Ma Alberti, lo scopritore della varietas degli antichi, non era stato, nonostante tutto, il primo. Nel IV secolo avanti Cristo, in quella Cina oggi tornata prepotentemente sulla scena del mondo, veniva scritto uno dei testi sapienziali più importanti nella storia delle civiltà: lo Chuang-tzu. Tra le tante indicazioni per raggiungere la Via, troviamo anche una delle prime dichiarazioni contro il pensiero unico e contro la coerenza che diventa prigione. Un magistrale elogio del relativismo – che ricerca pur sempre la “verità”, ma senza mai trovarla –, contro tutte le gabbie che vogliono imprigionare la “divina” varietà: «Nei suoi sessant’anni di vita Ju Bai-yu cambiò sessanta volte opinione. Ogni volta rinnegava ciò che aveva riconosciuto come vero. Chissà se la verità del suo sessantesimo anno non è esattamente il contrario di quello che affermava l’anno precedente? [...] Non è forse questo il grande dubbio? Basta! Basta! Non c’è via di scampo! Dov’è la verità?». Concetto ripreso quasi letteralmente, dopo più di due millenni, da Giovanni Papini, nella prefazione (Due sole parole) al suo 24 cervelli del 1913: «Alcuni scritti son lunghi e pensati, altri brevi e leggeri; ve ne son di quelli che riscriverei oggi tali e quali e altri che muterei volentieri. V’è, insomma, una piccola parte della mia attività sparpagliata, presa così com’è, senza preoccupazioni di ordine e coerenza. Alcuni, difatti, si contraddicono. Cosa importa? In dieci anni un uomo che lavora col suo cervello ha diritto di cambiare – cioè di contraddirsi – quanto vuole».

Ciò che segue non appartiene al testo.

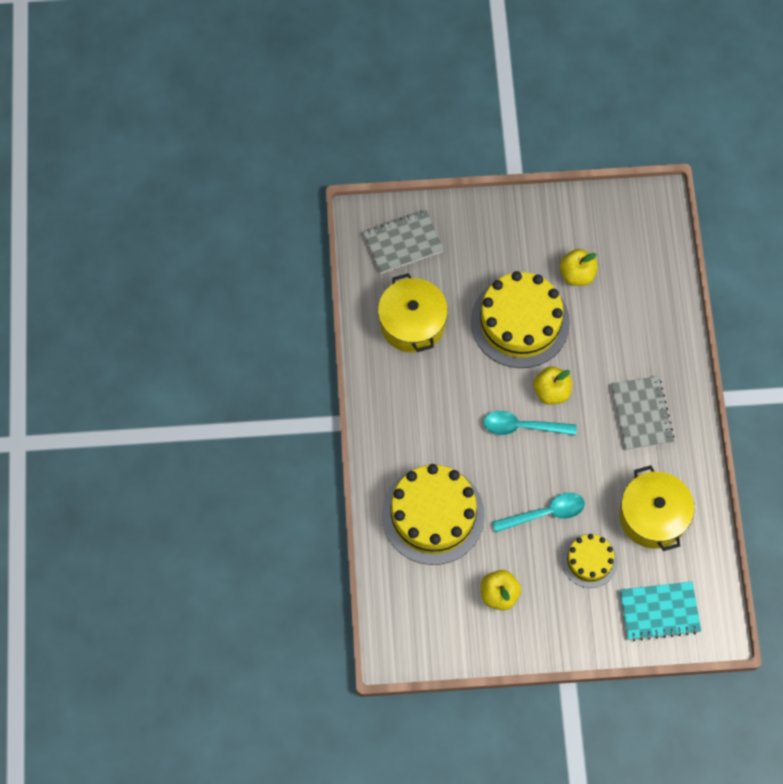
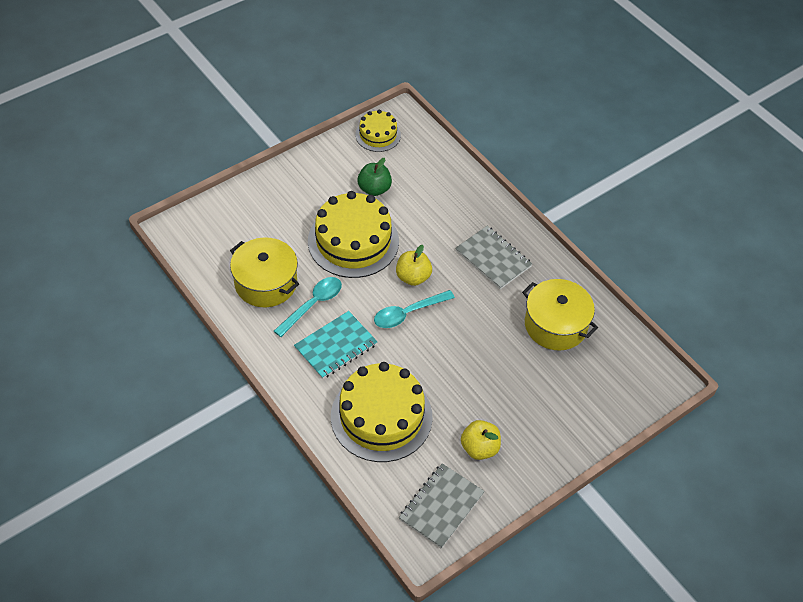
camera: 35 degrees left, 15 degrees down
grey notebook [363,210,444,274] -> grey notebook moved to [399,463,485,549]
turquoise spoon [492,493,585,533] -> turquoise spoon moved to [274,277,342,337]
yellow apple [560,249,598,286] -> green apple [357,158,392,196]
yellow cake [562,534,618,588] -> yellow cake moved to [355,110,401,152]
turquoise notebook [620,582,701,641] -> turquoise notebook moved to [294,311,378,379]

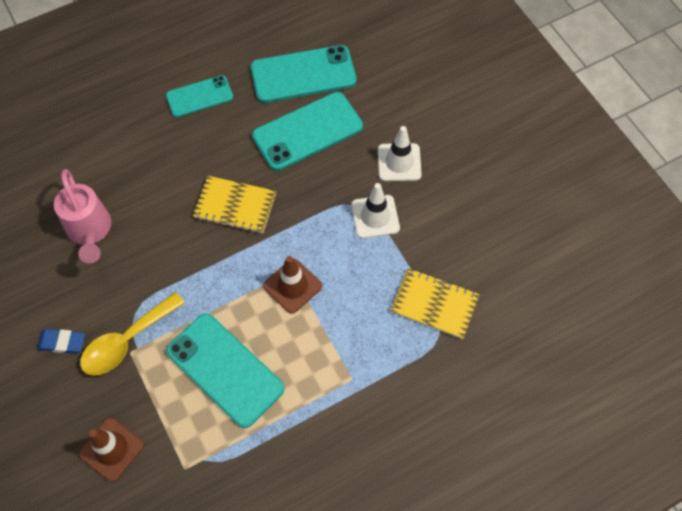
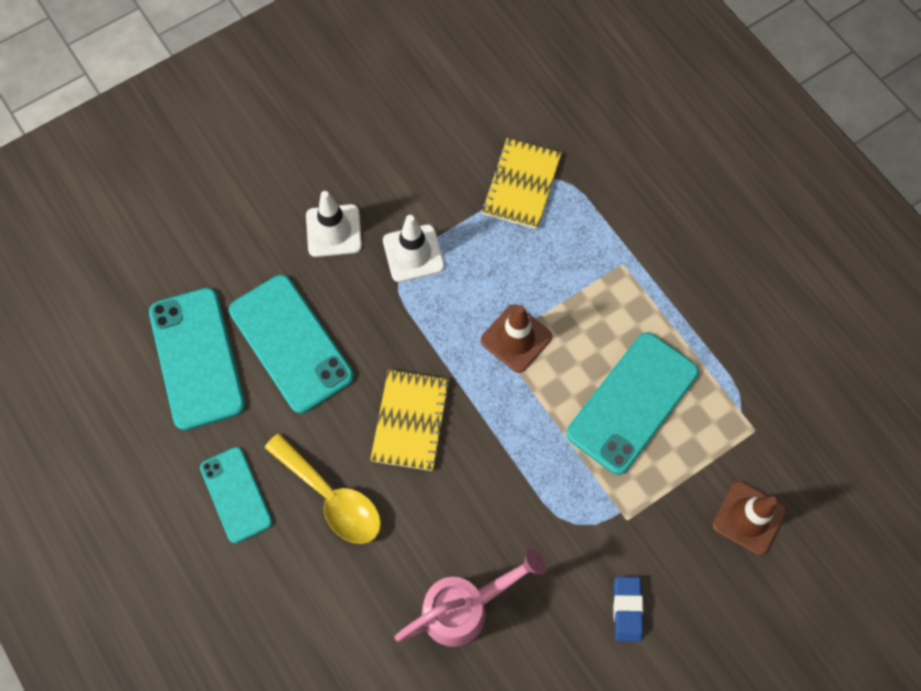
camera: 95 degrees left, 5 degrees up
yellow spoon [80,292,185,376] -> yellow spoon moved to [265,433,381,544]

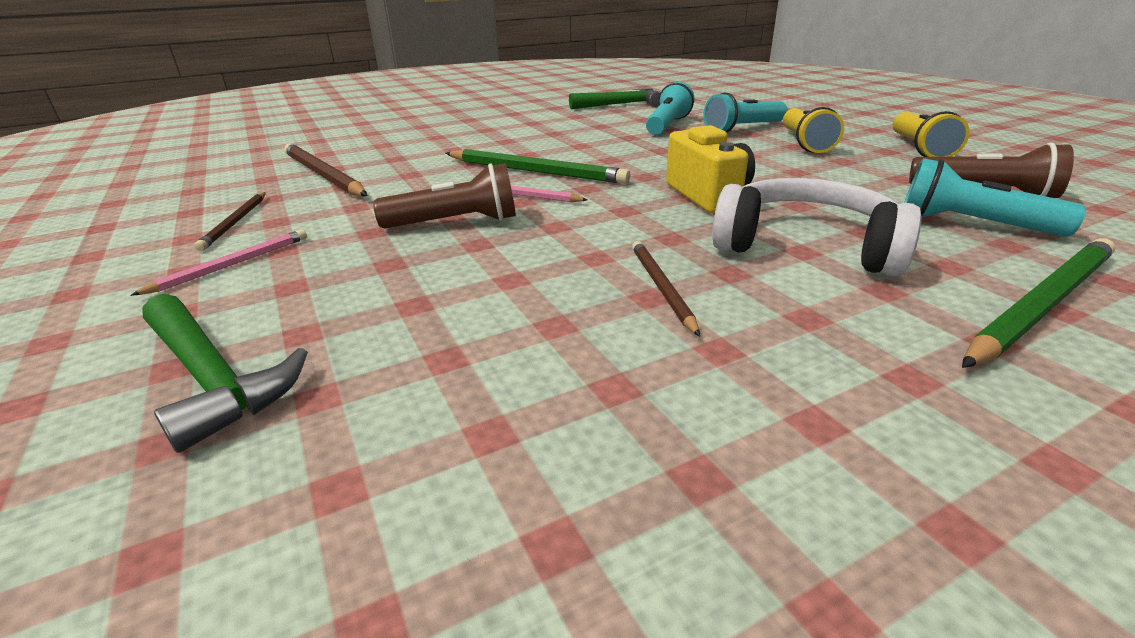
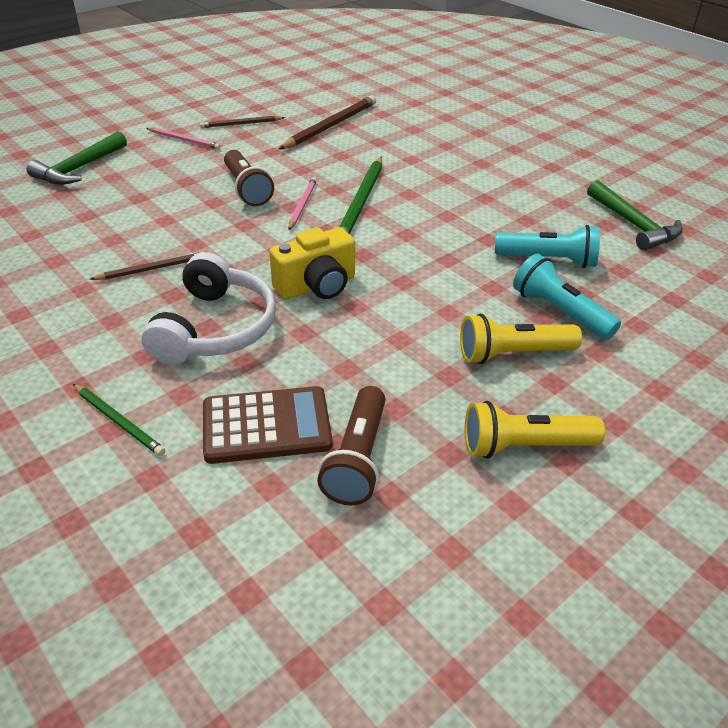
camera: 75 degrees right, 10 degrees up
turquoise flashlight [904,158,1086,237] -> brown calculator [203,386,333,464]
green pencil [962,238,1116,368] -> green pencil [73,384,165,456], size x0.57

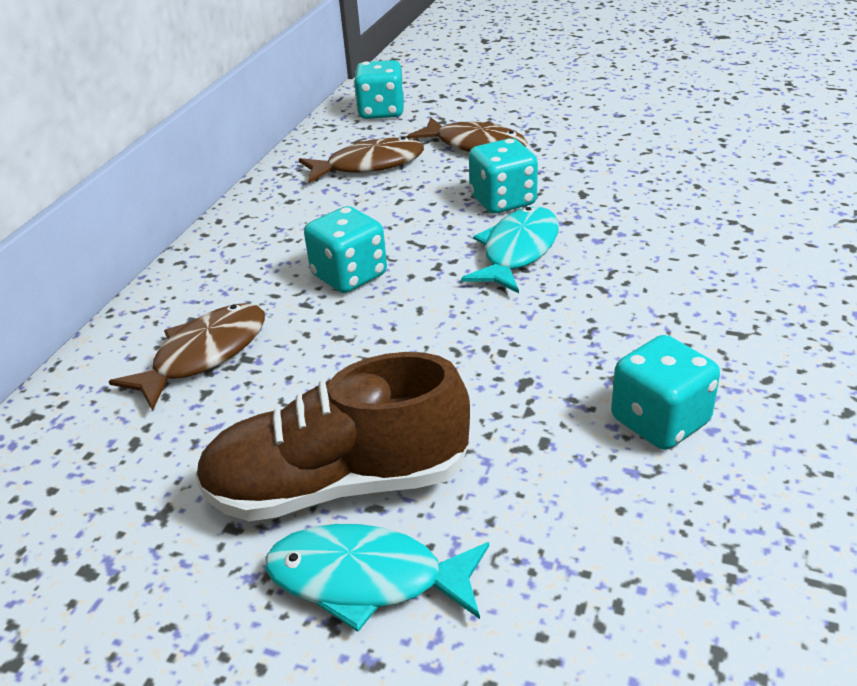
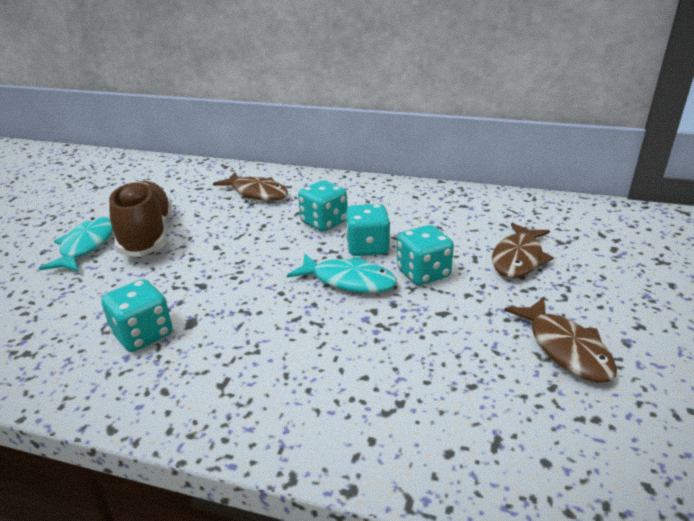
camera: 85 degrees right, 5 degrees down
brown fish [299,137,424,183] -> brown fish moved to [504,297,617,383]
turquoise dice [354,60,404,119] -> turquoise dice moved to [345,204,390,256]

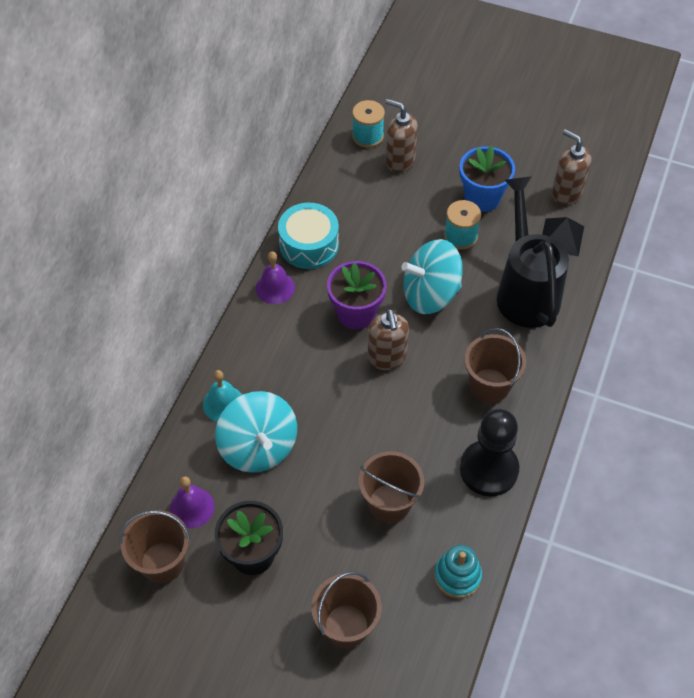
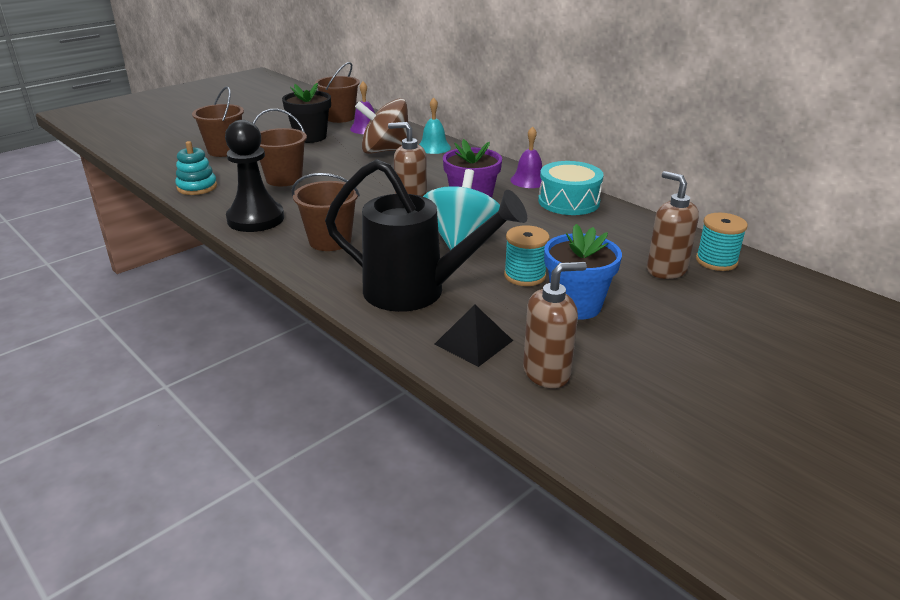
camera: 115 degrees right, 25 degrees down
turquoise spinning top [215,391,297,473] -> brown spinning top [355,98,409,154]
brown soap dispenser [385,99,418,172] -> brown soap dispenser turned 90 degrees counterclockwise [647,171,699,279]

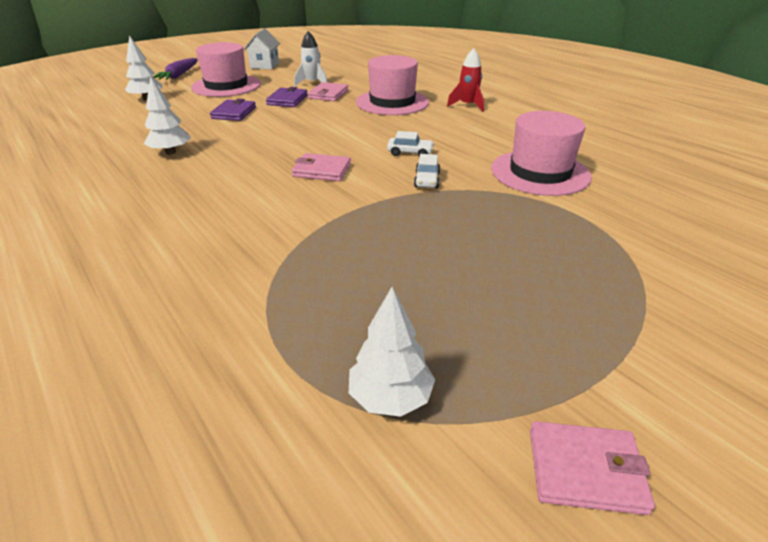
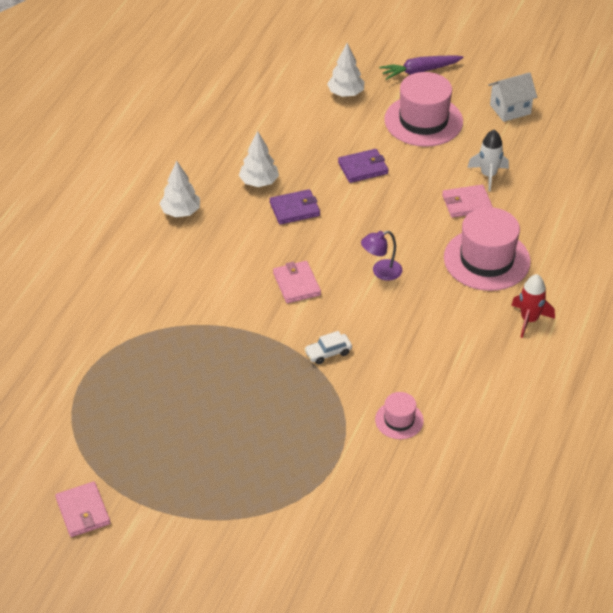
camera: 60 degrees right, 10 degrees up
purple wallet [266,87,308,107] -> purple wallet moved to [270,189,320,225]
white tree [349,287,435,417] -> white tree moved to [159,161,200,217]
white car [387,131,434,157] -> none
pink hat [491,111,592,196] -> pink hat [375,392,424,439], size x0.51
none -> purple lamp [361,231,402,281]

Se la verità esiste, ma non è conoscibile dal linguaggio dell’uomo (del pittore, dello scultore, dell’architetto, ma anche del videomaker, del writer ecc.), allora meglio cercarla nella varietà, che è in più un rimedio straordinario contro la noia, il grande pericolo di coloro, fra gli uomini, che vivono nel superfluo. Come ben sapeva Leopardi: «La varietà è tanto nemica della noia che anche la stessa varietà della noia è un rimedio o un alleviamento di essa».

Post-scriptum
La mostra di Giordano Montorsi è come il chiostro di Monreale: nessun quadro-capitello è uguale all’altro, ma tutti formano una varietas in unitate o una unitas in varietate (per parafrasare il titolo di un libro di Sandro Ciurlia sul pensiero filosofico di Leibniz); dando ragione, in ciò, ad un grande architetto italiano degli anni Trenta del secolo scorso, Giuseppe Vaccaro, emiliano come Montorsi, che, in un articolo dal titolo Convincimenti – pubblicato, guarda caso, sulla rivista «Stile» di Gio Ponti (n° 27, 1943) – aveva scritto: «Insomma sullo stile non è possibile sedersi credendo di averlo raggiunto. Se si vuole che rimanga vivo occorre ricrearlo continuamente».